С ножом в руке он вернулся к Валиеву, расставив ноги, уселся ему на грудь. Бригадир медленно приходил в себя. Он сказал:
– Ой, мамочка. Спаси Аллах.
– Сейчас, сейчас, – ответил Тимонин. – Уно моменто.
Он размахнулся и свободной рукой пару раз врезал бригадиру по морде. Затем поднял руку Валиева, сжал запястье, хорошенько примерился ножом, сделав пробный надрез внизу большого пальца. Тимонин резко чирикнул ножом точно ниже первого сустава и отрезал Валиеву большой палец правой руки.

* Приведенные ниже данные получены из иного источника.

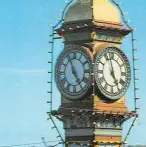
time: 4:56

Тимонин повертел в руке отрезанный палец и бросил его на пол. Встал на ноги. Затем наклонился, подхватил за щиколотки ноги дяди Коли, оттащил тело к стене. Под трупом лежал ещё живой Хусейнов.

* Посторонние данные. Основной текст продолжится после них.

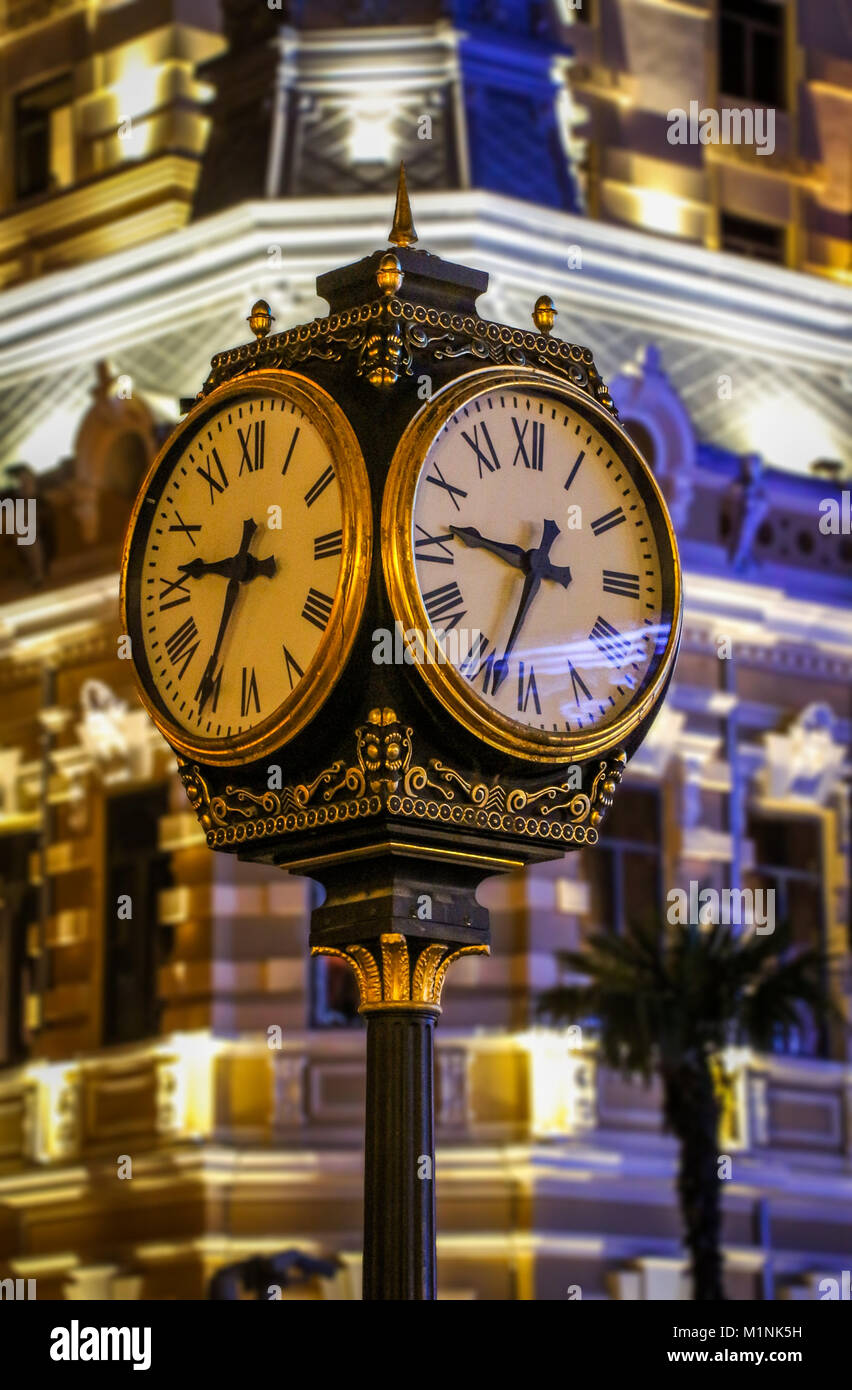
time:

Лезвие топора, разрубило шейный позвонок, разорвало спинной мозг, вызвав полный паралич. Хусейнов ещё дышал, но не мог пошевелить ни рукой, ни ногой, не мог вымолвить слова. На багровом от крови лице жили карие навыкате глаза. Хусейнов вращал зрачками по сторонам, словно просил помощи. Тимонин наклонился над раненым, приподнял его, ощупал шею и понял, что такую рану и хирург Пирогов, воскресни он из мертвых, починить не смог бы.

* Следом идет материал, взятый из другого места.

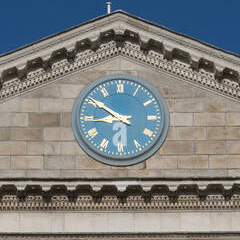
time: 8:50
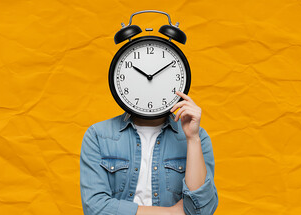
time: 10:09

Хусейнов доживал последние минуты своей молодой короткой жизни.
– Сильно тебя задело, – сказал Тимонин. – Извини, друг.
* * *
Он встал, скинул с себя пиджак, рваную окровавленную рубаху, вышел в сени и до пояса обмылся над рукомойником. Тряпочкой стер кровь с ботинок. Вернувшись в комнату, поднял крышку стоявшего в углу комнаты сундука, для крепости обитого жестяными полосками. Покопавшись в сложенном стопками тряпье, нашел-таки пару бумажных штанов с заплаткой на колене, оказавшихся впору, застиранную фланелевую рубаху в красную клетку.
Переодевшись, Тимонин взял портфель с деньгами, сунул в него вторую бутылку самогонки с бумажной затычкой в горлышке. Поднял с пола отрезанный у Валиева палец и зачем-то опустил его в карман штанов. Тимонин уже вышел из комнаты, но вдруг вернулся обратно, поднял валявшийся на полу чайник. Размахнувшись, врезал чайником по лбу Валиева. Звук от удара вышел смачный, будто зазвонили в треснувший колокол. Валиев, не живой, ни мертвый, вытянулся на полу.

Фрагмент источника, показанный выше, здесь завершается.